## EXERCISE GOAL
Reproduce every line of text in the listing below, in the same order and with the same wording. Leave the pictures out of your answer.
(RECORDS begins)
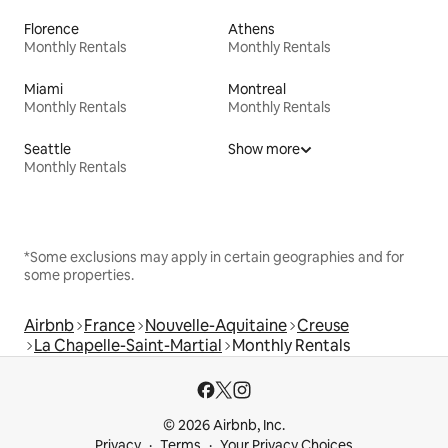
Florence
Athens
Monthly Rentals
Monthly Rentals
Miami
Montreal
Monthly Rentals
Monthly Rentals
Seattle
Show more
Monthly Rentals
*Some exclusions may apply in certain geographies and for
some properties.
Airbnb
France
Nouvelle-Aquitaine
Creuse
La Chapelle-Saint-Martial
Monthly Rentals
© 2026 Airbnb, Inc.
Privacy
Terms
Your Privacy Choices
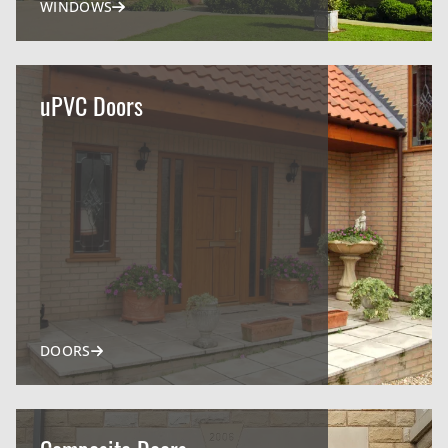
WINDOWS
uPVC Doors
DOORS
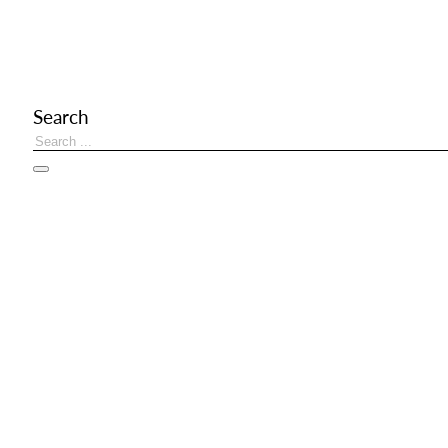
Search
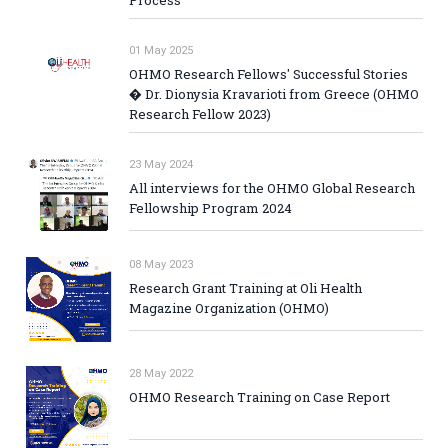
01 May 2025
OHMO Research Fellows' Successful Stories
� Dr. Dionysia Kravarioti from Greece (OHMO
Research Fellow 2023)
23 May 2024
All interviews for the OHMO Global Research
Fellowship Program 2024
08 May 2023
Research Grant Training at Oli Health
Magazine Organization (OHMO)
28 May 2022
OHMO Research Training on Case Report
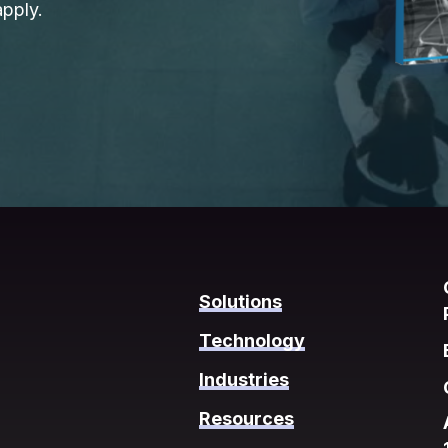
pply.
Solutions
Technology
Industries
Resources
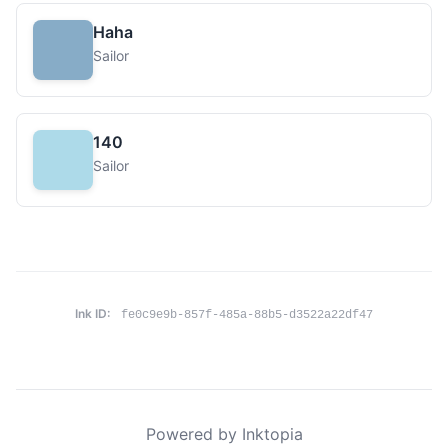
Haha
Sailor
140
Sailor
Ink ID:
fe0c9e9b-857f-485a-88b5-d3522a22df47
Powered by Inktopia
(RECORDS ends)
## OUTPUT FOR THIS EXERCISE
Florence
Athens
Monthly Rentals
Monthly Rentals
Miami
Montreal
Monthly Rentals
Monthly Rentals
Seattle
Show more
Monthly Rentals
*Some exclusions may apply in certain geographies and for
some properties.
Airbnb
France
Nouvelle-Aquitaine
Creuse
La Chapelle-Saint-Martial
Monthly Rentals
© 2026 Airbnb, Inc.
Privacy
Terms
Your Privacy Choices
WINDOWS
uPVC Doors
DOORS
Search
01 May 2025
OHMO Research Fellows' Successful Stories
� Dr. Dionysia Kravarioti from Greece (OHMO
Research Fellow 2023)
23 May 2024
All interviews for the OHMO Global Research
Fellowship Program 2024
08 May 2023
Research Grant Training at Oli Health
Magazine Organization (OHMO)
28 May 2022
OHMO Research Training on Case Report
pply.
Solutions
Technology
Industries
Resources
Haha
Sailor
140
Sailor
Ink ID:
fe0c9e9b-857f-485a-88b5-d3522a22df47
Powered by Inktopia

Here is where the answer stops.